Genomics of the innate immune system

Genomics of the innate immune system


Group Leader

Renato Ostuni


ERC logo

We are a multidisciplinary group that combines high-throughput and single-cell genomics, bioinformatics, genome engineering and functional studies to dissect principles of immune cell development and functions. Building on relevant mouse models and uniquely available clinical samples, we aim to decipher the complex networks of signaling pathways, transcription factors, chromatin regulators and non-coding RNAs that control gene expression in the innate immune system.
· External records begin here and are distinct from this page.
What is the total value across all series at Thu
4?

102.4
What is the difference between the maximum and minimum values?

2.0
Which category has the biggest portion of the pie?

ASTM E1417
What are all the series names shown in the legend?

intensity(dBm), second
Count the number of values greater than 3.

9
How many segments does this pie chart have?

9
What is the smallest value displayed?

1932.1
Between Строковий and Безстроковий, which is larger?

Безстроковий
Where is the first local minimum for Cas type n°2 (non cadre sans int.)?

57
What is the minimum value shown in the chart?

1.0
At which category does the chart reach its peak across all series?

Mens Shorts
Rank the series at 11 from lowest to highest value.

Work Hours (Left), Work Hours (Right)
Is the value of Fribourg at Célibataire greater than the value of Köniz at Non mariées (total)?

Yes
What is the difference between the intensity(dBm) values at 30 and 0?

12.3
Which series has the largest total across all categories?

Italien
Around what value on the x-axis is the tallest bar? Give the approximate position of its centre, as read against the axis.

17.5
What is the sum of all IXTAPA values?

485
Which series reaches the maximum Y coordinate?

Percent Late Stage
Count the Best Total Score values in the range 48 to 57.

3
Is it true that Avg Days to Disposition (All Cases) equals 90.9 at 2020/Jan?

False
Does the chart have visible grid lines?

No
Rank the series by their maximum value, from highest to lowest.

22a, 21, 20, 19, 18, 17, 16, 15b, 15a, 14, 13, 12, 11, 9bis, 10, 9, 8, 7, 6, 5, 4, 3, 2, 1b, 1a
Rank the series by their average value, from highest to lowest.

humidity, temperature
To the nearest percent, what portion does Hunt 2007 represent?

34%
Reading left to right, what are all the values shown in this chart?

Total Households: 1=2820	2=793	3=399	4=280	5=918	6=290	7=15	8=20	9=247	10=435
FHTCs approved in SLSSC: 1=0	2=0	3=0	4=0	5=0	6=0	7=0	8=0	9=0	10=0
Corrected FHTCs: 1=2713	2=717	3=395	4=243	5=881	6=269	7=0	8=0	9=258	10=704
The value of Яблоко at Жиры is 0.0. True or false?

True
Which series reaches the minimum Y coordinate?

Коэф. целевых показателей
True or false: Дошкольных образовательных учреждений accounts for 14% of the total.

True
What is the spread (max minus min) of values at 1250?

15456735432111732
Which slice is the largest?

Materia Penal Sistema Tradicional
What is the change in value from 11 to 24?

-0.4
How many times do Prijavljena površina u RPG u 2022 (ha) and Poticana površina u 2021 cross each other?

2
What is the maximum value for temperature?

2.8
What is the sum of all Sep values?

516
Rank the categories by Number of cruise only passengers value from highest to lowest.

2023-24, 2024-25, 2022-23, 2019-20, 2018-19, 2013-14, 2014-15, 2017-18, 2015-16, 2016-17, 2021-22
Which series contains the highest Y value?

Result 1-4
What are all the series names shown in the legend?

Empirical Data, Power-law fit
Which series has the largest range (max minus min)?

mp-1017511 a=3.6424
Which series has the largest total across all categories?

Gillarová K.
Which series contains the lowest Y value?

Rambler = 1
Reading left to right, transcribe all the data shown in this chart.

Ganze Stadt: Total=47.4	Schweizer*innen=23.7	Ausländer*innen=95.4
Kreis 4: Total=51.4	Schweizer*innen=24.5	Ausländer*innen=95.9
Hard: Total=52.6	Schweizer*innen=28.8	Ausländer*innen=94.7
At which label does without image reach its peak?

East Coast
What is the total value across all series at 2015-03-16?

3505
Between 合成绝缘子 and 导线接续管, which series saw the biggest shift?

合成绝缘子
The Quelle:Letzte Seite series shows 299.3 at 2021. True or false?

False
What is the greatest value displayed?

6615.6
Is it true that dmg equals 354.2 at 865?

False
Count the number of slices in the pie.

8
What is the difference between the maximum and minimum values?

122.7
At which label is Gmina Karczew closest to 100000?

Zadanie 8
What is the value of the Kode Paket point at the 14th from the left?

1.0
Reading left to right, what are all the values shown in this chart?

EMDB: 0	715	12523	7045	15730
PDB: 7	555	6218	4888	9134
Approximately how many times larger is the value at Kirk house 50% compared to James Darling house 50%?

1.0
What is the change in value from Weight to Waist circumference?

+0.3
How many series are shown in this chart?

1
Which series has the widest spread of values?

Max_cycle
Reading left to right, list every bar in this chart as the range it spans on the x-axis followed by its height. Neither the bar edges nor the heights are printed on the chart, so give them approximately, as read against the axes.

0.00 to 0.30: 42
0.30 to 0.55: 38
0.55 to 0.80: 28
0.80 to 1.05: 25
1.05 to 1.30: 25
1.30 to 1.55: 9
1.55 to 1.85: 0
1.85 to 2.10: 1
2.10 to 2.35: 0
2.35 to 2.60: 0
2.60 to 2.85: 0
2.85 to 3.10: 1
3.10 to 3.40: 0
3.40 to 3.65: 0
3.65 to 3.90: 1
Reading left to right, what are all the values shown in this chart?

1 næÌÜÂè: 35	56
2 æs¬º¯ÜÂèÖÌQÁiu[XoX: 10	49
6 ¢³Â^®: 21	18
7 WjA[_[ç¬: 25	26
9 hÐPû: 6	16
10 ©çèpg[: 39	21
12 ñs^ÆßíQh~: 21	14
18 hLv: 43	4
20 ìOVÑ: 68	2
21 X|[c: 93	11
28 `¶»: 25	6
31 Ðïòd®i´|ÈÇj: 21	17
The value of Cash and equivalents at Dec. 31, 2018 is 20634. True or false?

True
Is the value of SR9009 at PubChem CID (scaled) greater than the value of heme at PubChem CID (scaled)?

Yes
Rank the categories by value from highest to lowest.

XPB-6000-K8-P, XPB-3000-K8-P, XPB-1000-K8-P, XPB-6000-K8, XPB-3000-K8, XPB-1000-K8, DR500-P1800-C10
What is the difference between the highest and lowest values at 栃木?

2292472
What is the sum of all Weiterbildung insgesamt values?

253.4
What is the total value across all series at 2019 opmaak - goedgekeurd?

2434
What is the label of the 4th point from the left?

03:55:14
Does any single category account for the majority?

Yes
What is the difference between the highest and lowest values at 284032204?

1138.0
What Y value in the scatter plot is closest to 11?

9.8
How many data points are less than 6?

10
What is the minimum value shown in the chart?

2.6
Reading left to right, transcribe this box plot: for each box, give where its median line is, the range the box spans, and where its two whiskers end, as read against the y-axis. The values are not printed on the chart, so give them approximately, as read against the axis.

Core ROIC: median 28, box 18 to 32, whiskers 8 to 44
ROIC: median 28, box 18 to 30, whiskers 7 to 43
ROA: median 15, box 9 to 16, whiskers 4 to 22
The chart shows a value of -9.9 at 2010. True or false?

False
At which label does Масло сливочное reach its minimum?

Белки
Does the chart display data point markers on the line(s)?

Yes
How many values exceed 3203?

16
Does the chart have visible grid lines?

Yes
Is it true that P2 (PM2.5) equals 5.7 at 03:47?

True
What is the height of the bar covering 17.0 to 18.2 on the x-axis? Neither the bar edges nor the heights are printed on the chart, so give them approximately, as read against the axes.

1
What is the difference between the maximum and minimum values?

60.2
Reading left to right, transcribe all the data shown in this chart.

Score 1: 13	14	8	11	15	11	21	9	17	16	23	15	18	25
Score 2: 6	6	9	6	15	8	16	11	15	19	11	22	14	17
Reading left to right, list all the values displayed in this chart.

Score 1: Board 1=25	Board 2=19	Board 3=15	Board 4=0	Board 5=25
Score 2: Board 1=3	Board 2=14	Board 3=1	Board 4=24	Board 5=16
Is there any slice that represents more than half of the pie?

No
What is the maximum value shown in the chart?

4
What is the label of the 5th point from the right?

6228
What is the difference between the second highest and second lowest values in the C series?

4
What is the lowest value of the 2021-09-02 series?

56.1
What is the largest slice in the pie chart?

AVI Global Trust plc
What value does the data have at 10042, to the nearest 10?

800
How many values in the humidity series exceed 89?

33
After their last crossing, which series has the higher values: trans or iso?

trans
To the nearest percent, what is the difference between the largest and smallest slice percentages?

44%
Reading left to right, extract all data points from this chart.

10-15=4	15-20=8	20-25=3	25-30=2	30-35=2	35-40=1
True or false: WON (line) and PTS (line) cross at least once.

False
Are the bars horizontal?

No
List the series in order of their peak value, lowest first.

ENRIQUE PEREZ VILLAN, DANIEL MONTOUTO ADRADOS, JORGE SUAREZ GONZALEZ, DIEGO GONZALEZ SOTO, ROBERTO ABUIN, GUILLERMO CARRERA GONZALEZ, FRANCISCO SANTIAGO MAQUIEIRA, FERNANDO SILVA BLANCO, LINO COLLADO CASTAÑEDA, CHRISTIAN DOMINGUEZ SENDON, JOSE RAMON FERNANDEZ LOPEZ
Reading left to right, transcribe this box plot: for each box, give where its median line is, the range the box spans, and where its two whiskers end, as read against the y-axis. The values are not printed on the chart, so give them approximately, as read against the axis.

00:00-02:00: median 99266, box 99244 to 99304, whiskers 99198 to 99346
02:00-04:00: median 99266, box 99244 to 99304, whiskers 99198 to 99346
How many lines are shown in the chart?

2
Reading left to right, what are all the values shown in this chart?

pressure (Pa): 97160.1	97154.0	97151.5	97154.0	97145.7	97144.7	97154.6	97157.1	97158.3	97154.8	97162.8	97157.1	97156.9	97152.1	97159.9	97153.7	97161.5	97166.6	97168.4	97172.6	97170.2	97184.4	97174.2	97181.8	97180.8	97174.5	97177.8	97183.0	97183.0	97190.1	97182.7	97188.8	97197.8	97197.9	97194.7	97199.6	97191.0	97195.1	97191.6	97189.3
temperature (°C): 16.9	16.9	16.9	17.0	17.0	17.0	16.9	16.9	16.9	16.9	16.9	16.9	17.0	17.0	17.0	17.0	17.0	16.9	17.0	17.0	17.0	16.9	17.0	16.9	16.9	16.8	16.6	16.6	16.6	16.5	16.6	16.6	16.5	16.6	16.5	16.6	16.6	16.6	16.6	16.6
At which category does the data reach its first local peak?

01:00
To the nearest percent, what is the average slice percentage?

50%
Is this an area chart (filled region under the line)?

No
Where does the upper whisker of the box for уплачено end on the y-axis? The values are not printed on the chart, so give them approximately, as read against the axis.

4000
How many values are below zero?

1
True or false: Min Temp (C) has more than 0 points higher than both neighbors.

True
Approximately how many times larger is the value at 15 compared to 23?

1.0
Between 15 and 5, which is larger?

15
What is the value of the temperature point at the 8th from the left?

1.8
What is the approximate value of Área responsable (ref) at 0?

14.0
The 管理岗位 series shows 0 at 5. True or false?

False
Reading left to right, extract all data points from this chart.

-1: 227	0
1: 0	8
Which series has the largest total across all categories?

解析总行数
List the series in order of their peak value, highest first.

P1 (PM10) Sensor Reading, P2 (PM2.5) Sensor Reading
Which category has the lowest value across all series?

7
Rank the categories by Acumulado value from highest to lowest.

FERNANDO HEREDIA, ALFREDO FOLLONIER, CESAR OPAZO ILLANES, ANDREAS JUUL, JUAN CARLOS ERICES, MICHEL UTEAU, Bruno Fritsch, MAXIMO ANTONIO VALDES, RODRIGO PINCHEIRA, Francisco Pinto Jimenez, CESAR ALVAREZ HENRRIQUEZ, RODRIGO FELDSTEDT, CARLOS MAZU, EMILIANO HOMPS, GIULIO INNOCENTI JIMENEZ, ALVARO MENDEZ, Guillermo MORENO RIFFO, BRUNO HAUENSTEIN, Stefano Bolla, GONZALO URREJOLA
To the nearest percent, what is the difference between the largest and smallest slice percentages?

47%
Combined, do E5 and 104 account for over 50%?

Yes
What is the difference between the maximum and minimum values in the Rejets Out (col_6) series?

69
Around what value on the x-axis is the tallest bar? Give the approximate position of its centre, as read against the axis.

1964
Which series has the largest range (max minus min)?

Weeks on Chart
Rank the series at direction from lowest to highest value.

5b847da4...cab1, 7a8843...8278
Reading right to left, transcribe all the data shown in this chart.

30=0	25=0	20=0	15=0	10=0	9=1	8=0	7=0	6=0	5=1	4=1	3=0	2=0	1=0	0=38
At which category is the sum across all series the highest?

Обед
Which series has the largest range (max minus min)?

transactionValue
We are constantly looking for energetic and enthusiastic individuals at all career stages. Unsolicited applications are welcome and for more information contact Renato Ostuni.

Research activity

Our research focuses on two areas:

  • Homeostatic and stress-induced development of the human innate immune system. In this project, the group uses cutting-edge genomics and single-cell transcriptomics technologies to explore stress-induced human myelopoiesis in sets of clinical samples collected longitudinally throughout allogeneic hematopoietic stem cell (HSC) and BM transplantation procedures. This research will uncover the cellular and molecular mechanisms of immune reconstitutions after chemotherapy, with direct implications for HSC gene therapy and treatment of hematological malignancies.
  • Transcriptional control of macrophage activation in pancreatic cancer. The group aims to dissect how macrophage functions are affected by complex combination of environmental stimuli during homeostasis and disease, with a focus on cancer. Tumor-associated macrophages (TAM) frequently display a “mixed” polarization state characterized by concomitant pro- and anti- inflammatory activities that support, rather than suppress, tumor growth. In the lab, the aim is to define the phenotype and functions of TAM, and to develop innovative cell and gene therapy strategies to therapeutically reprogram macrophage activities.